Ici (56), warga Dusun Babakan, Desa Cipaku mengatakan, dirinya tidak mau menerima uang dari pemerintah tersebut. "Uang Rp 29 juta, buat apa? Beli bala-bala?" tegasnya. Ia menambahkan yang paling penting bagi dirinya adalah kepastian buat melanjutkan hidup di tempat yang baru.
Kebijakan pemerintah yang kurang memerhatikan unsur perikemanusiaan ini mendapat kritik tajam dari Lembaga Bantuan Hukum (LBH) Bandung.
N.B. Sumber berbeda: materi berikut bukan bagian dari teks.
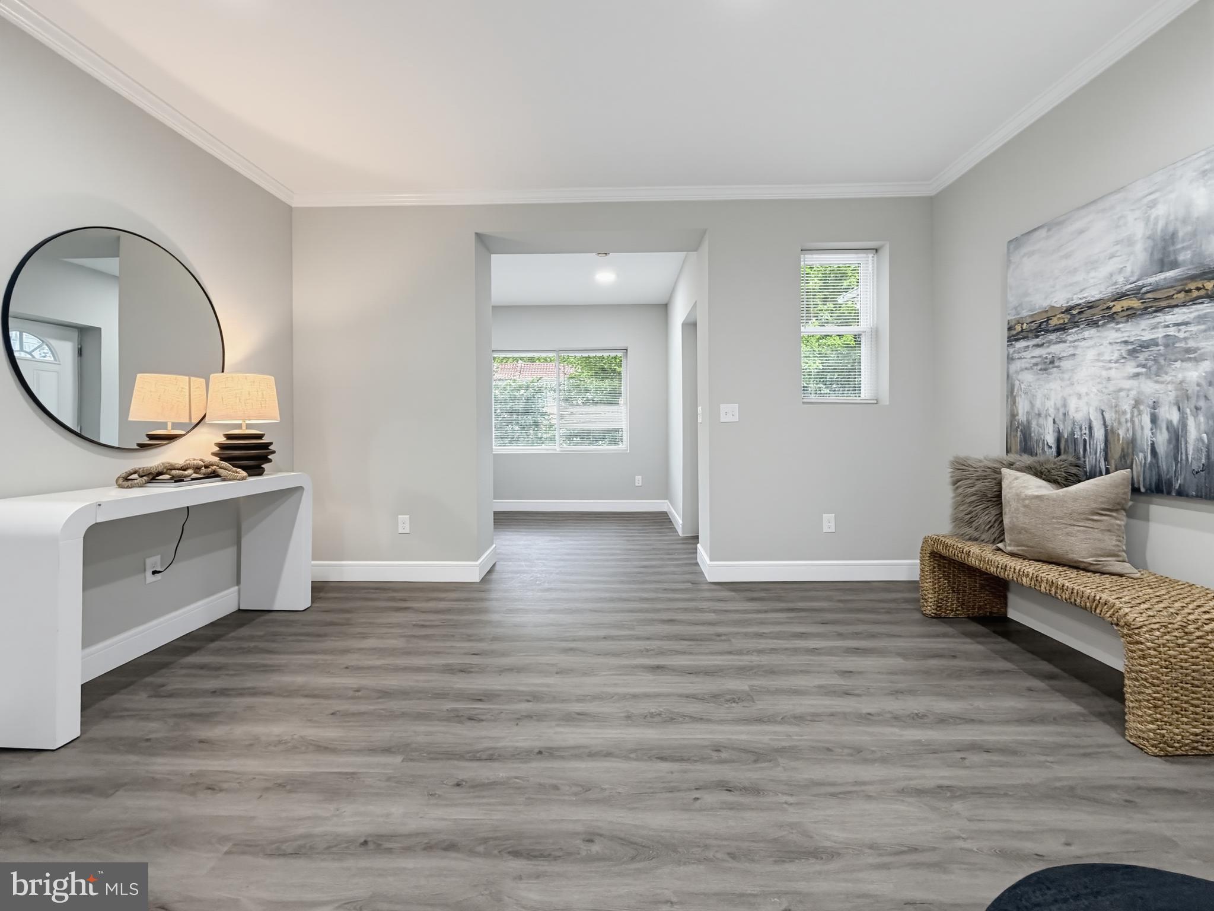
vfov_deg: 85.7
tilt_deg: -1.7
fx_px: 491
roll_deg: +0.0
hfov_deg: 102.1
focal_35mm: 14
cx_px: 607
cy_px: 456
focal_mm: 2.2
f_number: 2.2
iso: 250
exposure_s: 1/60
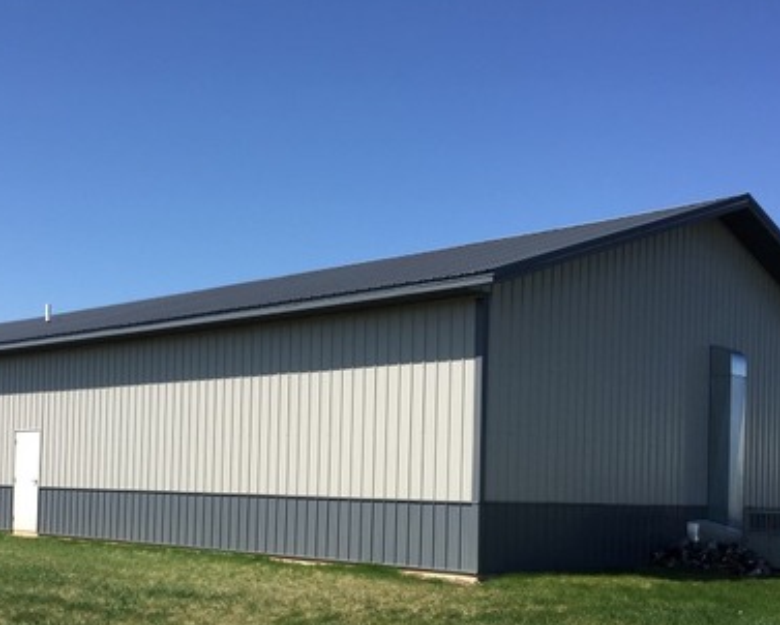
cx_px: 335
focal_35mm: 48
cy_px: 470
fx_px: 1109
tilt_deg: +0.9
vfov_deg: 30.9
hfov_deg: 38.7
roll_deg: -1.4
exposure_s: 1/1980
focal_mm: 4.15
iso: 32
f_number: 2.2
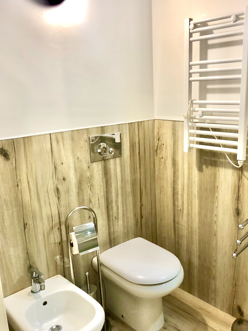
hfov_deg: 41.6
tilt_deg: -16.7
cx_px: 146
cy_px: 175
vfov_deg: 53.9
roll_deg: +2.1
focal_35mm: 34
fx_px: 325
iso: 32
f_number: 1.8
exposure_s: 1/25
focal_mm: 3.99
Direktur LBH Bandung Arip Yogiawan mengatakan, saat ini pihaknya masih menanti hasil peninjauan kembali terhadap Peraturan Presiden Nomor 1 Tahun 2015 dari Mahkamah Agung. "Kita berharap pemerintah mau menyelesaikan penanganan masalah sosial, ekonomi, dan budaya sebelum dan setelah penggenangan. Harus manusiawi," ujar Arip.
Seharusnya, ungkap Arip, saat meminta orang pindah ke tempat yang baru, pemerintah juga memastikan adanya jaminan keberlangsungan hidup seperti pekerjaan, lahan garapan, serta pendidikan anak. "Profesi mereka bertani. Kalau dipindah ya tentu harus bisa bekerja kembali sebagai petani bukan alih profesi yang tidak jelas," tuturnya.
Berkaca dari banyaknya permasalahan sosial yang belum tuntas ini, Nurhadi berharap pemerintah mau menunda penggenangan waduk. "Kami tidak antipembangunan tapi minta agar pemerintah memanusiakan kami," ujar Nurhadi.